OPTICALLY CLEAR ALUMINUM PROVIDES BULLETPROOF PROTECTION
New in the industry:
While the U.S. Navy is busy with the development of a new bulletproof material called Spinel, Surmet Corporation is already commercially producing its own version called ALON®. Technically known as aluminum oxynitride, Star Trek fans may be more familiar with the term “transparent aluminum” first proposed by Scotty in the 1986 movie, Star Trek IV: The Voyage Home. While ALON isn’t quite what Scotty had in mind (it’s not truly a transparent metallic aluminum, but rather a transparent aluminum-based ceramic), it’s pretty darn close.
Developed by Raytheon, ALON begins as a powder, which is then molded and baked in very high heat. The heating process causes the powder to liquefy and cool quickly, leaving the molecules loosely arranged, as if still in liquid form. It is this crystalline structure that provides ALON its level of strength and scratch resistance comparable to rugged sapphire. Polishing the aluminum oxynitride strengthens the material and also makes it extremely clear.
Comparing Aluminum Armor to Traditional Bulletproof Glass
Traditional bulletproof glass is comprised of multiple layers: polycarbonate sandwiched between two layers of glass. Similarly, transparent aluminum armor is also composed of three layers: an outer layer of aluminum oxynitride, a middle layer of glass and a rear layer of polymer backing. However, the similarities stop there.
Aluminum armor can deflect the same rounds from small-caliber weapons as traditional bulletproof glass, but it will still be more clearly transparent even after being shot. Also, a .50-caliber armor-piercing bullet could sink nearly three inches into bulletproof glass before stopping. Aluminum armor can stop it in half the distance and yet is half the weight and thickness of traditional transparent armor.
In addition, transparent aluminum armor can be produced in virtually any shape and can also hold up to the elements much better than traditional bulletproof glass, which can be worn away by blowing desert sand or shrapnel.

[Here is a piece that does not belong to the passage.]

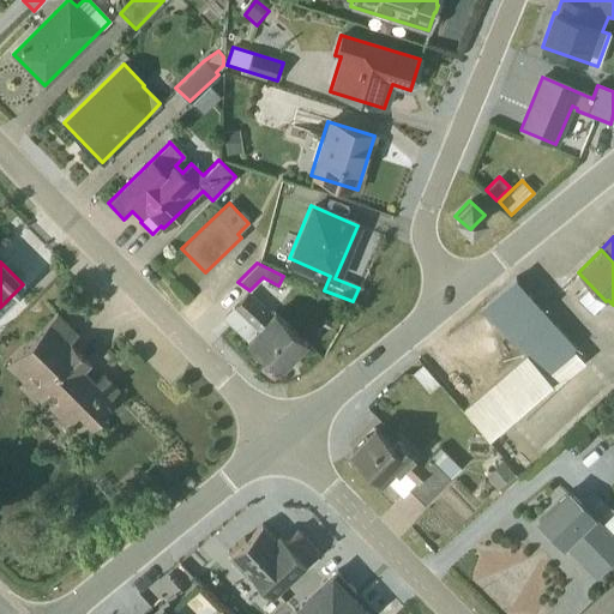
[(462,409),(488,439),(549,385),(553,389),(584,362),(572,349),(575,347),(516,280),(483,307),(524,354),(462,409)]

Despite aluminum oxynitride’s ability to produce a superior transparent aluminum armor, this material has not been put into widespread use. The largest factor in this is cost. Transparent aluminum armor can be anywhere from three to five times as much to produce as traditional bulletproof glass. In theory, however, it would not need to be replaced as often, saving money in the long run. Further, there is no existing infrastructure to produce the material in large panes like the size of a front windshield of a vehicle. ALON is currently used for smaller applications, such as the lenses in battlefield cameras or the windows over the sensors in missiles.